--- Information supplied ---

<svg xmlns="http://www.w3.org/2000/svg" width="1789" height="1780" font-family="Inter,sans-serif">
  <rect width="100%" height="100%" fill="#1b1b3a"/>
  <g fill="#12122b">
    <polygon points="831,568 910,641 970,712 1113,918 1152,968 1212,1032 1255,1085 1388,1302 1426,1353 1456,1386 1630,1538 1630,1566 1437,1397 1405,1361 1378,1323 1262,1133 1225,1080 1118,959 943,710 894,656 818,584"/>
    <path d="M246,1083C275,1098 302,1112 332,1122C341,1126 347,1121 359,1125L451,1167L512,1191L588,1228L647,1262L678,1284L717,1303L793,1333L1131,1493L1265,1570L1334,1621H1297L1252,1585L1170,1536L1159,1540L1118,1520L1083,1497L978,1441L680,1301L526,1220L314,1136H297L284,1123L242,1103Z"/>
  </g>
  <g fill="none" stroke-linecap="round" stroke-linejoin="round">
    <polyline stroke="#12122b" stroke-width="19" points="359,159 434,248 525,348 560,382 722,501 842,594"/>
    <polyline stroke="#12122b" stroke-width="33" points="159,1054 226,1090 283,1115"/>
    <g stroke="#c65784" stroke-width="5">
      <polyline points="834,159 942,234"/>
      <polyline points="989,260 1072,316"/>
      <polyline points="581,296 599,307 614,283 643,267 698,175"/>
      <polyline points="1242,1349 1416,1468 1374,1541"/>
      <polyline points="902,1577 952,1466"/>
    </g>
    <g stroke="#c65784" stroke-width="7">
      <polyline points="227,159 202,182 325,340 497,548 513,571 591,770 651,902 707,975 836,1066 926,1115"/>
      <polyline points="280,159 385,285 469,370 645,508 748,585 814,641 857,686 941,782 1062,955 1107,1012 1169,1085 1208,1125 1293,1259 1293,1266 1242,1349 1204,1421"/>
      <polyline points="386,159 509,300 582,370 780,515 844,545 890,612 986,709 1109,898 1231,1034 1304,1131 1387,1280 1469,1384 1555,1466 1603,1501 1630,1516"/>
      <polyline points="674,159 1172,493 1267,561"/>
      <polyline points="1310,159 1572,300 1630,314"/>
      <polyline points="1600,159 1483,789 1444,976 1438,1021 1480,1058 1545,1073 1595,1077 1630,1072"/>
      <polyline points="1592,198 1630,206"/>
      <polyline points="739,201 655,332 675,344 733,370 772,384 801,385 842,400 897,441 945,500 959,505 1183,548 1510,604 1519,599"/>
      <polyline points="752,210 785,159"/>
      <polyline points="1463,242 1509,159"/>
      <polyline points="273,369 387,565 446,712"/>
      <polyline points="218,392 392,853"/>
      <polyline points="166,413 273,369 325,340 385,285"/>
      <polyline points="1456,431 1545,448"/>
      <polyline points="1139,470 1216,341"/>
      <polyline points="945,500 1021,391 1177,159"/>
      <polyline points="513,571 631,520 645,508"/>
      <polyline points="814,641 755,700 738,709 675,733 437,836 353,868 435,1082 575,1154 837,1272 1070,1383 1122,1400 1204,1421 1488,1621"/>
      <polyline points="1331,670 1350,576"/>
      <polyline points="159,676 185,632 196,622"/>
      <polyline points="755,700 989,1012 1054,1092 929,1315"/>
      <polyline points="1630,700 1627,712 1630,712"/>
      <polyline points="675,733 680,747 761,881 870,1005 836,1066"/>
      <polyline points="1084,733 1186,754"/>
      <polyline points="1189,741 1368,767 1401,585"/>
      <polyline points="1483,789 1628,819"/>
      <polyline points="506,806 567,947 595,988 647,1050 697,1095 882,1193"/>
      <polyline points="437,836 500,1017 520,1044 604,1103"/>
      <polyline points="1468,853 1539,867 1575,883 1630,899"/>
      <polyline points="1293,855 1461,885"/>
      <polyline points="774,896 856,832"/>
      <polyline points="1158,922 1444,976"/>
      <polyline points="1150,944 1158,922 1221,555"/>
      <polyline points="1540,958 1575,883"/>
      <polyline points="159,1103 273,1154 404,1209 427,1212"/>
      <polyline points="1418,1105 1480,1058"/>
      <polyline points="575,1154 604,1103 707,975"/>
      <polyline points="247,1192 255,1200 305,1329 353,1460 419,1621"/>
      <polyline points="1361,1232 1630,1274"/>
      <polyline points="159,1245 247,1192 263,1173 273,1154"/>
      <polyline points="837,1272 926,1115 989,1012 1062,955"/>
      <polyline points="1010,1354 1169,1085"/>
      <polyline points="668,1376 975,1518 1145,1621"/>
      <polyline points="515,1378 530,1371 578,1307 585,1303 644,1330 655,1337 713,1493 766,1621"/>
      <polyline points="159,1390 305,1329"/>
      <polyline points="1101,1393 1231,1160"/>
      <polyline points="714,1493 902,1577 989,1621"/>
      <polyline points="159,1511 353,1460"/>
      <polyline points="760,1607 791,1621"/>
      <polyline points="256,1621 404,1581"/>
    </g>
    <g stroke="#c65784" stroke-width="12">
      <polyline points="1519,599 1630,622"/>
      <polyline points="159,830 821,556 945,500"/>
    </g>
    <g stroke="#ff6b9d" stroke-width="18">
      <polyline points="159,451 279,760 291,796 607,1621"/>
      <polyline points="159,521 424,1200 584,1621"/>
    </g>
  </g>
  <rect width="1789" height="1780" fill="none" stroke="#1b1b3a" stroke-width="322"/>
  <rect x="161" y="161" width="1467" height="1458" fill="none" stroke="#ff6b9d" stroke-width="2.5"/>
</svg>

---

Task requirements
Each record is to be retyped exactly as written.

Answer to the problem
<svg xmlns="http://www.w3.org/2000/svg" width="1789" height="1780" font-family="Inter,sans-serif">
  <rect width="100%" height="100%" fill="#1b1b3a"/>
  <g fill="#12122b">
    <polygon points="831,568 910,641 970,712 1113,918 1152,968 1212,1032 1255,1085 1388,1302 1426,1353 1456,1386 1630,1538 1630,1566 1437,1397 1405,1361 1378,1323 1262,1133 1225,1080 1118,959 943,710 894,656 818,584"/>
    <path d="M246,1083C275,1098 302,1112 332,1122C341,1126 347,1121 359,1125L451,1167L512,1191L588,1228L647,1262L678,1284L717,1303L793,1333L1131,1493L1265,1570L1334,1621H1297L1252,1585L1170,1536L1159,1540L1118,1520L1083,1497L978,1441L680,1301L526,1220L314,1136H297L284,1123L242,1103Z"/>
  </g>
  <g fill="none" stroke-linecap="round" stroke-linejoin="round">
    <polyline stroke="#12122b" stroke-width="19" points="359,159 434,248 525,348 560,382 722,501 842,594"/>
    <polyline stroke="#12122b" stroke-width="33" points="159,1054 226,1090 283,1115"/>
    <g stroke="#c65784" stroke-width="5">
      <polyline points="834,159 942,234"/>
      <polyline points="989,260 1072,316"/>
      <polyline points="581,296 599,307 614,283 643,267 698,175"/>
      <polyline points="1242,1349 1416,1468 1374,1541"/>
      <polyline points="902,1577 952,1466"/>
    </g>
    <g stroke="#c65784" stroke-width="7">
      <polyline points="227,159 202,182 325,340 497,548 513,571 591,770 651,902 707,975 836,1066 926,1115"/>
      <polyline points="280,159 385,285 469,370 645,508 748,585 814,641 857,686 941,782 1062,955 1107,1012 1169,1085 1208,1125 1293,1259 1293,1266 1242,1349 1204,1421"/>
      <polyline points="386,159 509,300 582,370 780,515 844,545 890,612 986,709 1109,898 1231,1034 1304,1131 1387,1280 1469,1384 1555,1466 1603,1501 1630,1516"/>
      <polyline points="674,159 1172,493 1267,561"/>
      <polyline points="1310,159 1572,300 1630,314"/>
      <polyline points="1600,159 1483,789 1444,976 1438,1021 1480,1058 1545,1073 1595,1077 1630,1072"/>
      <polyline points="1592,198 1630,206"/>
      <polyline points="739,201 655,332 675,344 733,370 772,384 801,385 842,400 897,441 945,500 959,505 1183,548 1510,604 1519,599"/>
      <polyline points="752,210 785,159"/>
      <polyline points="1463,242 1509,159"/>
      <polyline points="273,369 387,565 446,712"/>
      <polyline points="218,392 392,853"/>
      <polyline points="166,413 273,369 325,340 385,285"/>
      <polyline points="1456,431 1545,448"/>
      <polyline points="1139,470 1216,341"/>
      <polyline points="945,500 1021,391 1177,159"/>
      <polyline points="513,571 631,520 645,508"/>
      <polyline points="814,641 755,700 738,709 675,733 437,836 353,868 435,1082 575,1154 837,1272 1070,1383 1122,1400 1204,1421 1488,1621"/>
      <polyline points="1331,670 1350,576"/>
      <polyline points="159,676 185,632 196,622"/>
      <polyline points="755,700 989,1012 1054,1092 929,1315"/>
      <polyline points="1630,700 1627,712 1630,712"/>
      <polyline points="675,733 680,747 761,881 870,1005 836,1066"/>
      <polyline points="1084,733 1186,754"/>
      <polyline points="1189,741 1368,767 1401,585"/>
      <polyline points="1483,789 1628,819"/>
      <polyline points="506,806 567,947 595,988 647,1050 697,1095 882,1193"/>
      <polyline points="437,836 500,1017 520,1044 604,1103"/>
      <polyline points="1468,853 1539,867 1575,883 1630,899"/>
      <polyline points="1293,855 1461,885"/>
      <polyline points="774,896 856,832"/>
      <polyline points="1158,922 1444,976"/>
      <polyline points="1150,944 1158,922 1221,555"/>
      <polyline points="1540,958 1575,883"/>
      <polyline points="159,1103 273,1154 404,1209 427,1212"/>
      <polyline points="1418,1105 1480,1058"/>
      <polyline points="575,1154 604,1103 707,975"/>
      <polyline points="247,1192 255,1200 305,1329 353,1460 419,1621"/>
      <polyline points="1361,1232 1630,1274"/>
      <polyline points="159,1245 247,1192 263,1173 273,1154"/>
      <polyline points="837,1272 926,1115 989,1012 1062,955"/>
      <polyline points="1010,1354 1169,1085"/>
      <polyline points="668,1376 975,1518 1145,1621"/>
      <polyline points="515,1378 530,1371 578,1307 585,1303 644,1330 655,1337 713,1493 766,1621"/>
      <polyline points="159,1390 305,1329"/>
      <polyline points="1101,1393 1231,1160"/>
      <polyline points="714,1493 902,1577 989,1621"/>
      <polyline points="159,1511 353,1460"/>
      <polyline points="760,1607 791,1621"/>
      <polyline points="256,1621 404,1581"/>
    </g>
    <g stroke="#c65784" stroke-width="12">
      <polyline points="1519,599 1630,622"/>
      <polyline points="159,830 821,556 945,500"/>
    </g>
    <g stroke="#ff6b9d" stroke-width="18">
      <polyline points="159,451 279,760 291,796 607,1621"/>
      <polyline points="159,521 424,1200 584,1621"/>
    </g>
  </g>
  <rect width="1789" height="1780" fill="none" stroke="#1b1b3a" stroke-width="322"/>
  <rect x="161" y="161" width="1467" height="1458" fill="none" stroke="#ff6b9d" stroke-width="2.5"/>
</svg>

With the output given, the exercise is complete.